It was within the artists' group Brücke (Bridge), founded in 1905, that Ernst Ludwig Kirchner formulated his views on art and established a visual language. Together with other core members—Erich Heckel, Karl Schmidt-Rottluff, Max Pechstein, and, briefly, Emil Nolde—Kirchner sought a new spirit of freedom and authenticity that rejected both the stultifying traditions of the academy and the restrictive conventions of bourgeois society. Brücke artists felt that art could respond to essential life forces with spontaneity and immediacy through such subjects as the nude in nature or figures dancing with frenzy and abandon. Sharing studios and models, teaching each other techniques, and even vacationing together, they evolved a common style that first embraced the fluidity of Fauvism and then turned to the energy and angularity of tribal art for inspiration.
Printmaking was fundamental to Brücke activities, and annual portfolios of prints were published to help the artists gain recognition and produce income. For the most part, however, members' prints were experimental in nature and made with only a few proof impressions. Kirchner continued this unstructured approach to printmaking even after the dissolution of Brücke in 1913, eventually creating some two thousand works, primarily in his own studio.

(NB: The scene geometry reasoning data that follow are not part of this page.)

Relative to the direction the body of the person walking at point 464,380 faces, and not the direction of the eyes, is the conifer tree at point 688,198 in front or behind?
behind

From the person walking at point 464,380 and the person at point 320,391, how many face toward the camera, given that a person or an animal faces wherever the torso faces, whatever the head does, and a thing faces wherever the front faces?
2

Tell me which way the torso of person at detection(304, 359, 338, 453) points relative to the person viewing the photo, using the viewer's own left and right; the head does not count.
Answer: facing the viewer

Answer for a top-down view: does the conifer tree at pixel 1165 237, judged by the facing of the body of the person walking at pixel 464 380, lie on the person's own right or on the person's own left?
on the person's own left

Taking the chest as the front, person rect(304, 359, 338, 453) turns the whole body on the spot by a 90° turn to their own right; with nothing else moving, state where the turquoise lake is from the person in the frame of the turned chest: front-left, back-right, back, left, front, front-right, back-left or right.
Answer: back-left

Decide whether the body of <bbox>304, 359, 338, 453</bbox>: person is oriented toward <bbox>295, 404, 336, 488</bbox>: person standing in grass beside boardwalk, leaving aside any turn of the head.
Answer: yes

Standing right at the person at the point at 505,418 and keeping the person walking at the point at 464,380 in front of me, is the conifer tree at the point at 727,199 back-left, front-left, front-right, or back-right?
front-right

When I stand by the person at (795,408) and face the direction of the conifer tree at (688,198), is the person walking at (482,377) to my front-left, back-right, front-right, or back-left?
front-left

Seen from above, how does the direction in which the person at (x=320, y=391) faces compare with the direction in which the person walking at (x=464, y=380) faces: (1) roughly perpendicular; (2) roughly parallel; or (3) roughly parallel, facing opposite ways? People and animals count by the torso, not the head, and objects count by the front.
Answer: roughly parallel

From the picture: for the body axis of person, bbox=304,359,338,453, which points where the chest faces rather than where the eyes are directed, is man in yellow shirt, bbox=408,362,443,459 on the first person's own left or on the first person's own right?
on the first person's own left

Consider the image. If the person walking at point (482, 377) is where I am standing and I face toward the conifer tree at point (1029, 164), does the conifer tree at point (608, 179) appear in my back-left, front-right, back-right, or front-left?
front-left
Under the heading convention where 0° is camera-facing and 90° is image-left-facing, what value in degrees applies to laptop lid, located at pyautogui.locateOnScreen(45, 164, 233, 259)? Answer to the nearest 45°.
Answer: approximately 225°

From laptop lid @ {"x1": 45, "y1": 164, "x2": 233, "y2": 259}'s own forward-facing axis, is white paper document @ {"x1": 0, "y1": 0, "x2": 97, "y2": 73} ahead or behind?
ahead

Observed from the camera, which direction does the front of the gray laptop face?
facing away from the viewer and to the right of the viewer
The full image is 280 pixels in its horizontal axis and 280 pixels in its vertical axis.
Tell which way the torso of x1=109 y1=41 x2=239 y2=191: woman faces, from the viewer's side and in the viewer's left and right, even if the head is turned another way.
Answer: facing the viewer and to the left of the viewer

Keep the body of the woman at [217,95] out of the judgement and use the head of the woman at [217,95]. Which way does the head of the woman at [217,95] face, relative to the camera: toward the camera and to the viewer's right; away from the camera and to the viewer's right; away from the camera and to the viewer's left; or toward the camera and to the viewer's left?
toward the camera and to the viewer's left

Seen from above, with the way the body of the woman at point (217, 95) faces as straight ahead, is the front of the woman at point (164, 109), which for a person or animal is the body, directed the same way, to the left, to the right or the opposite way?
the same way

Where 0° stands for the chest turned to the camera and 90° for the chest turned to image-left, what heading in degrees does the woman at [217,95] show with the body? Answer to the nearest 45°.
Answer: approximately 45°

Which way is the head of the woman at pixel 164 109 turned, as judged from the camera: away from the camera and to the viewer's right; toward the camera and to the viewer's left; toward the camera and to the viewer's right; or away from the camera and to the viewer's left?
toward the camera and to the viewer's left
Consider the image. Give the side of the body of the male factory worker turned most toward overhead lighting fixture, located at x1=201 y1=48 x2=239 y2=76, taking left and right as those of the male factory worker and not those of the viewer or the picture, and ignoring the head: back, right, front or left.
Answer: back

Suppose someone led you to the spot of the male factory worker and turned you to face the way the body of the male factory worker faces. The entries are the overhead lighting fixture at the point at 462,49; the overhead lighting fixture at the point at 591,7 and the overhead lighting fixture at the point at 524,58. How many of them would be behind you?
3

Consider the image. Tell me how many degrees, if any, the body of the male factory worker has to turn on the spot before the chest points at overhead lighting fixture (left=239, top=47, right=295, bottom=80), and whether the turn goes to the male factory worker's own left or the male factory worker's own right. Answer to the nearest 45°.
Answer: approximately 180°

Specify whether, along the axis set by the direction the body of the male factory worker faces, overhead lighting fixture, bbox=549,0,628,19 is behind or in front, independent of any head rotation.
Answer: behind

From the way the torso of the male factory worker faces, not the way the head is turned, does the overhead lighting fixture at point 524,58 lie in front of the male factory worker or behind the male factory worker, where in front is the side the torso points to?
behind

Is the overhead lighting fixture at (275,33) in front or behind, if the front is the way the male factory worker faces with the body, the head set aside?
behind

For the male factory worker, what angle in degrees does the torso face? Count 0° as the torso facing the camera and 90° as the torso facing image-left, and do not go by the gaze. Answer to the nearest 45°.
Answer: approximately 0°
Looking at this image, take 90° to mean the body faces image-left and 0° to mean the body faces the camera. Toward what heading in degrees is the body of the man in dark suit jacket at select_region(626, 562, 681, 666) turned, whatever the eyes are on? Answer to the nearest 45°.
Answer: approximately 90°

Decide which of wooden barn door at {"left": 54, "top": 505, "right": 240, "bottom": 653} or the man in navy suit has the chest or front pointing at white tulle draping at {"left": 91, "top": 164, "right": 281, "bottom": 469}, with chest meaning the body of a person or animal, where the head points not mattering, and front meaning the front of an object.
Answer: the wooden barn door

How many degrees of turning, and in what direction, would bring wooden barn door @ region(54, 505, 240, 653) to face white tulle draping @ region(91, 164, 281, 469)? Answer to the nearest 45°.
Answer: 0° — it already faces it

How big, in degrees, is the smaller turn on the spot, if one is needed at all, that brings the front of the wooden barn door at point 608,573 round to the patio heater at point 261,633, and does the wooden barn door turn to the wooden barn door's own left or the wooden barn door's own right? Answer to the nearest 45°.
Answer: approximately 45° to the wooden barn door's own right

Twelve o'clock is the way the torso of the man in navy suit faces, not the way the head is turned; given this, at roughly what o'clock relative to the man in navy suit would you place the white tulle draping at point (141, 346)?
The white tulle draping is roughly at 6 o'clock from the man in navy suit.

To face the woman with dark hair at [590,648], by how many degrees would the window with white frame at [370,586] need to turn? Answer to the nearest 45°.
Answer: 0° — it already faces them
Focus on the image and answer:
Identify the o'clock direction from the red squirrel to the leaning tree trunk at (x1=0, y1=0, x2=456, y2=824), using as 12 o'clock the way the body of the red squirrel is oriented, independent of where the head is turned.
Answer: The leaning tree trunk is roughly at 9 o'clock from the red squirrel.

During World War I, after briefly training in the mounted artillery, Kirchner suffered a mental collapse. His depiction as an isolated figure is seen here in Evening Patrol of 1915. His series of prints of this period, entitled Schlemihl Meets His Shadow, is also considered the embodiment of his anxiety and paranoia, conditions that would continue to plague him, along with ill health, for the remainder of his life. In 1938, after being ostracized from German art circles by the Nazis, and having hundreds of his paintings removed from museums and declared "degenerate," Kirchner ended his own life.
Publication excerpt from Deborah Wye, Artists and Prints: Masterworks from The Museum of Modern Art, New York: The Museum of Modern Art, 2004, p. 52.
Between 1906 and 1912 the Brücke group sent an annual portfolio of prints to its "passive members"—friends and supporters who helped finance the artists' work. Through these portfolios, artists could circumvent intermediaries of the art market, such as dealers and galleries, and communicate directly with patrons. Each installment was dedicated to the work of one artist. The fifth portfolio features prints by Ernst Ludwig Kirchner, alternating between urban scenes of licentious delight and views of the idyllic Moritzburg lakes, which the Brücke artists frequently visited.
Erich Heckel's title page shows two nudes kneeling on a stage. A schematic section of geometric voids and solids represents a row of spectators, while the garish yellow paper suggests the glare of the lights. Kirchner's color woodcut, Mit Schilf werfende Badende (Bathers throwing reeds), shows nudes moving freely in nature. His black-and-white woodcut, Tänzerin mit gehobenem Rock (Dancer with raised skirt), transports this key theme of the liberated body to a Dresden cabaret. Kirchner exploits the stark contrasts and reductive possibilities encouraged by the woodcut medium, heralding the severely angular style of the group's last years. In the final drypoint, Drei Badende an den Moritzburger Seen (Three bathers at the Moritzburg lakes), Kirchner creates a scene of peace and harmony using the most limited formal means, capturing the spontaneity and freedom the artists discovered at rural retreats.
Publication excerpt from Heather Hess, German Expressionist Digital Archive Project, German Expressionism: Works from the Collection. 2011.